◆ EXTRAIT ◆
────────────────
La collectivité utilisait des biberons conformes à la réglementation européenne et aux normes AFSSA (agence française de sécurité sanitaire des aliments).

Suite à la décision, l’année dernière, du gouvernement canadien (suivi de près par les Etats-Unis) de suspendre la commercialisation de ses biberons au nom du principe de précaution, la ville de Paris avait également annoncé, en avril dernier, le remplacement de ses biberons contenant du Bisphenol A .

Aujourd’hui, c’est à Nantes de s’engager dans cette démarche.

Mais pourquoi cette chasse au Bisphenol A ?

Le bisphénol A est un composé chimique utilisé par l’industrie dans la fabrication de certains plastiques de type polycarbonate. Cette substance est utilisée pour rendre les plastiques plus souples. Il figure, aujourd’hui, dans la composition de 90 % des biberons commercialisés en France. Malheureusement, le bisphénol A est également ce qu’on appelle un perturbateur endocrinien : sa structure est proche de l’œstrogène et peut donc interférer avec le système hormonal. Des études démontrent que le Bisphenol A à haute dose pourrait être responsable de multiples affections.

Malheureusement, en Europe et en France aucune mesure n’a été envisagée. Même s’il n’y a pas d’urgence sanitaire avérée, la ville de Nantes, soucieuse de protéger au mieux la santé de ces citoyens, a décidé au nom du principe de précaution de procéder au remplacement de ses 800 anciens biberons.
────────────────
Données recueillies:
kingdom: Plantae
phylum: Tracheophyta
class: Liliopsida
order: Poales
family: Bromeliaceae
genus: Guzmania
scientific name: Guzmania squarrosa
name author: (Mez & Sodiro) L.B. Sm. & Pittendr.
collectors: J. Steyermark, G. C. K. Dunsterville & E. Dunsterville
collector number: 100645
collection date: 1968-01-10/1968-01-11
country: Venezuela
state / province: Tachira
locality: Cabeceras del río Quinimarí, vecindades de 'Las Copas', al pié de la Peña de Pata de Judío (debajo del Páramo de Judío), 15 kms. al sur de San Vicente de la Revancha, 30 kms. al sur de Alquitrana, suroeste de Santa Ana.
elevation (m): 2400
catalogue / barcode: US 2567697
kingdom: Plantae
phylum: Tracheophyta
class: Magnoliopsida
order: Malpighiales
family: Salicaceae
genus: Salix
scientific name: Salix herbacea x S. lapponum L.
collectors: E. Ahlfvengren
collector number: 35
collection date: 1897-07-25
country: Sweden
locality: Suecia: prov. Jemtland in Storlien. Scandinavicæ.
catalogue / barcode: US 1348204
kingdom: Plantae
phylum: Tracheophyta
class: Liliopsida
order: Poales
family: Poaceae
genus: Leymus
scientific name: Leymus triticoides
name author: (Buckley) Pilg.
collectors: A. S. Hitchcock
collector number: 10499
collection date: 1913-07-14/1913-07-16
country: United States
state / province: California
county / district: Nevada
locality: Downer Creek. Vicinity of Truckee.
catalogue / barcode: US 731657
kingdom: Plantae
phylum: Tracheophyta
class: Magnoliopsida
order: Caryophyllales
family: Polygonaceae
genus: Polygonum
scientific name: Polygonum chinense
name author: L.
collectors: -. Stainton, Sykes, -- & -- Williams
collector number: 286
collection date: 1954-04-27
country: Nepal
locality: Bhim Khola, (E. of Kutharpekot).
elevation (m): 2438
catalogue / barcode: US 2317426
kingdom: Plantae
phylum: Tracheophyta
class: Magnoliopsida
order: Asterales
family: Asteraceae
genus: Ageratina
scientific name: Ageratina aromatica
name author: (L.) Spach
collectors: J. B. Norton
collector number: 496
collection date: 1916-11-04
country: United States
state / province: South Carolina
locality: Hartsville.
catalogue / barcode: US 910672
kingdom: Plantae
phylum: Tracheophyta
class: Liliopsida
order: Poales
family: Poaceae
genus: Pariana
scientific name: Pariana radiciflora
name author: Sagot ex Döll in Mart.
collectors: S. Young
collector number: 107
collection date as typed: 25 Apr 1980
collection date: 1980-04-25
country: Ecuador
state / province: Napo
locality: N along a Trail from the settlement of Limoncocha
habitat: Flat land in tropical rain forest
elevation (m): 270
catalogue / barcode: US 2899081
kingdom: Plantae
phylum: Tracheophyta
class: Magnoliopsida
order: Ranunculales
────────────────
◆ CONSIGNES DE L'EXERCICE ◆
a - Recopiez fidèlement, dans le texte sur le bisphénol A, le passage qui s'ouvre sur les mots contenant « La collectivité utilisait » et s'achève sur « Bisphenol A . ».
b - D'après le texte sur le bisphénol A, combien d'anciens biberons la ville de Nantes a-t-elle décidé de remplacer ?

◆ CORRIGÉ DE L'EXERCICE ◆
a -
La collectivité utilisait des biberons conformes à la réglementation européenne et aux normes AFSSA (agence française de sécurité sanitaire des aliments).

Suite à la décision, l’année dernière, du gouvernement canadien (suivi de près par les Etats-Unis) de suspendre la commercialisation de ses biberons au nom du principe de précaution, la ville de Paris avait également annoncé, en avril dernier, le remplacement de ses biberons contenant du Bisphenol A .

b - 800 anciens biberons.